- Problem description: Go through the data and retrieve each line that includes the string "Right".

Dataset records
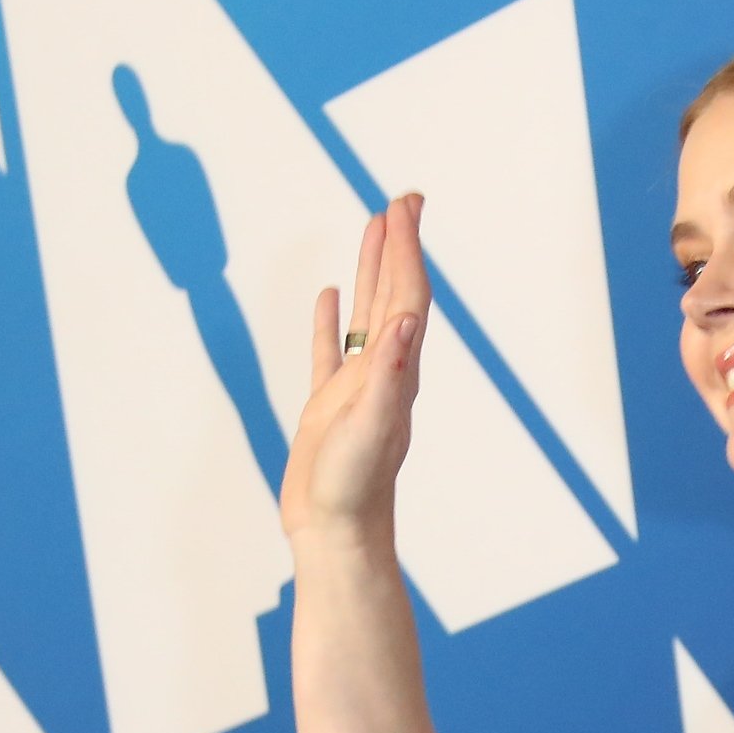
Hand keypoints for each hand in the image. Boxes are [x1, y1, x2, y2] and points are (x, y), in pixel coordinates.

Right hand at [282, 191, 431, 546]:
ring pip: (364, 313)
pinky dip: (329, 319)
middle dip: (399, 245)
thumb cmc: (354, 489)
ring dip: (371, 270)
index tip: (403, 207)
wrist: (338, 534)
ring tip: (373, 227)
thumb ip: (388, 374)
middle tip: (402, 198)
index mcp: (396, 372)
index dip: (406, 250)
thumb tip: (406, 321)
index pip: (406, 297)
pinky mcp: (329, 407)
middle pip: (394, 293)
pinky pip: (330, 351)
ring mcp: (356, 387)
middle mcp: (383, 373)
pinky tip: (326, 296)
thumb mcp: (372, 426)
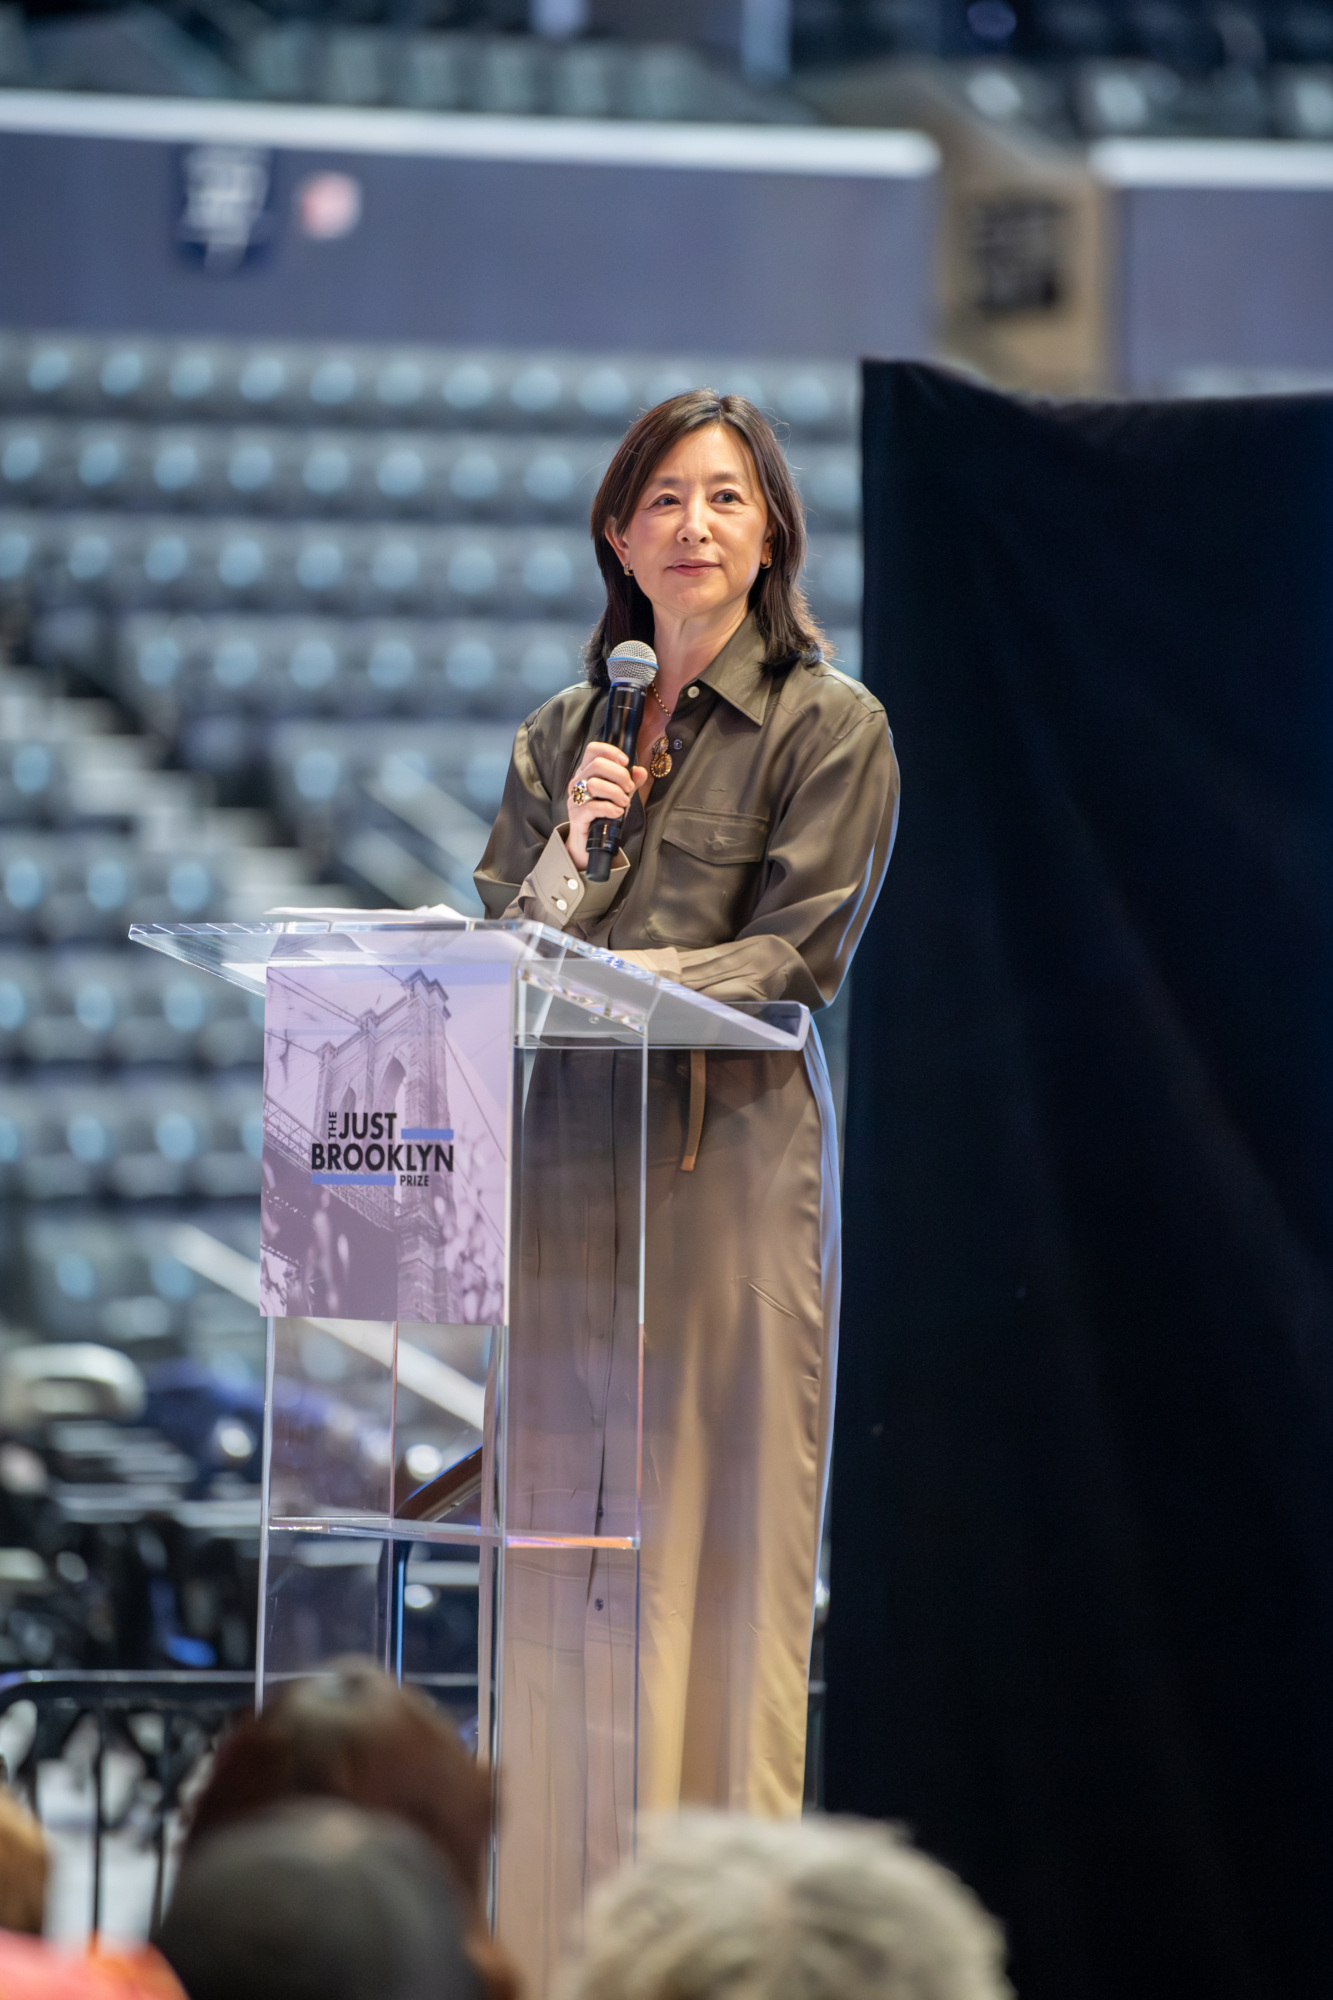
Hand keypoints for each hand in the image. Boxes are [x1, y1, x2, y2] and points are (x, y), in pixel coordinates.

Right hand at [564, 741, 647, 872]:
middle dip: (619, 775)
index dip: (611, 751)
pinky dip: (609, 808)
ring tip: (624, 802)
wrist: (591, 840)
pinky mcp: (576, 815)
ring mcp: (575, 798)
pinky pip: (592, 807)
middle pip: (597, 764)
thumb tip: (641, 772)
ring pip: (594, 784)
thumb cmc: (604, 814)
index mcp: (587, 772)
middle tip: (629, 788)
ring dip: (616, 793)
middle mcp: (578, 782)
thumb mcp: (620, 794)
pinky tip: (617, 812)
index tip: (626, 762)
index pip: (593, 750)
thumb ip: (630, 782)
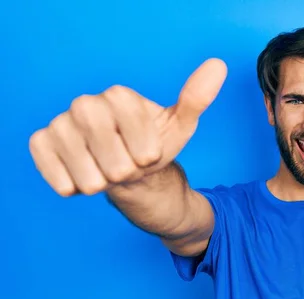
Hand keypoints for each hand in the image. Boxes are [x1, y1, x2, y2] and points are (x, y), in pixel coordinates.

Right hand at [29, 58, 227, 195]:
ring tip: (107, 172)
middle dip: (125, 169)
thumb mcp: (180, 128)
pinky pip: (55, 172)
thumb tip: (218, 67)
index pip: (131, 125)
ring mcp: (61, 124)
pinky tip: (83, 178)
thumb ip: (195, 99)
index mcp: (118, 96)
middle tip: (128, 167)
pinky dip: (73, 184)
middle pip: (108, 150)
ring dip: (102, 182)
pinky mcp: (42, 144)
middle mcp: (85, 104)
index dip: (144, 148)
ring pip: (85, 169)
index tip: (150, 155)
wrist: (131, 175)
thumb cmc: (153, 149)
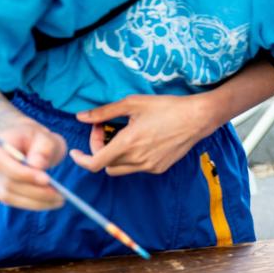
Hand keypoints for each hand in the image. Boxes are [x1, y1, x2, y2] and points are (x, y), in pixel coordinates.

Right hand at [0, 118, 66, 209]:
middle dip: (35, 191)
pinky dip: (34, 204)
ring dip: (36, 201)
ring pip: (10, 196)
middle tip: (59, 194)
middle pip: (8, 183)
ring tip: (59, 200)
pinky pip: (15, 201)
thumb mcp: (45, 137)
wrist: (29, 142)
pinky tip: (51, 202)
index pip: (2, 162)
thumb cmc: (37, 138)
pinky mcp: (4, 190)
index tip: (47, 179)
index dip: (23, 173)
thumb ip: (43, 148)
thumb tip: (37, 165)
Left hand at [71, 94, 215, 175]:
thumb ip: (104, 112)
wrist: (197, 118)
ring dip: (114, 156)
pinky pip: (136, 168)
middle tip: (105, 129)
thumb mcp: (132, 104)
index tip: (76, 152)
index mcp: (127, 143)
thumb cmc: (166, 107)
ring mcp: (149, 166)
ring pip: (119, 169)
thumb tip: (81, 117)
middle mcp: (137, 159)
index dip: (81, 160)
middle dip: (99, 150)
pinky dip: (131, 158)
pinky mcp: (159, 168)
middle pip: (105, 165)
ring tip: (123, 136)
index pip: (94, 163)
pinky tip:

- Your response:
Right hand at [282, 191, 431, 546]:
Right hand at [564, 741, 647, 872]:
Right hand at [29, 58, 227, 195]:
Right hand at [0, 118, 66, 209]:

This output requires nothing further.